DIRECTIONS: Write out every line of text in the rows below character for character, leaving the pictures out of your answer.

Saved data entries:
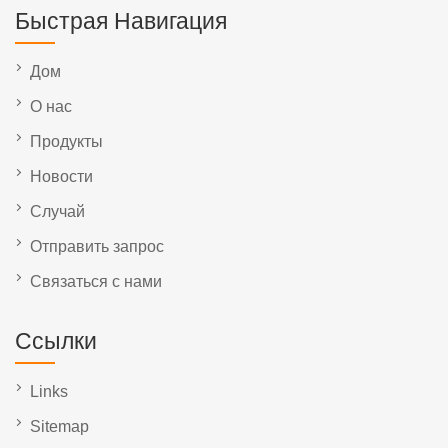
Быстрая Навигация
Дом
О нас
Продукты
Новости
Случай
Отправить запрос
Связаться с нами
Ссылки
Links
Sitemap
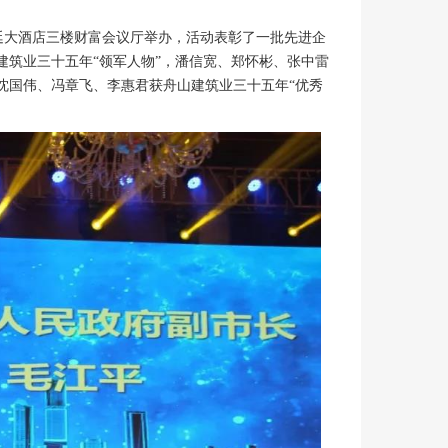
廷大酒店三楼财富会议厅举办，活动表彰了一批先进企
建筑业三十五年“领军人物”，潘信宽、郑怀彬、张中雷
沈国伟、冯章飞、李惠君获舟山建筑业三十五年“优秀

YOUR SOLUTION:
Быстрая Навигация
Дом
О нас
Продукты
Новости
Случай
Отправить запрос
Связаться с нами
Ссылки
Links
Sitemap
廷大酒店三楼财富会议厅举办，活动表彰了一批先进企
建筑业三十五年“领军人物”，潘信宽、郑怀彬、张中雷
沈国伟、冯章飞、李惠君获舟山建筑业三十五年“优秀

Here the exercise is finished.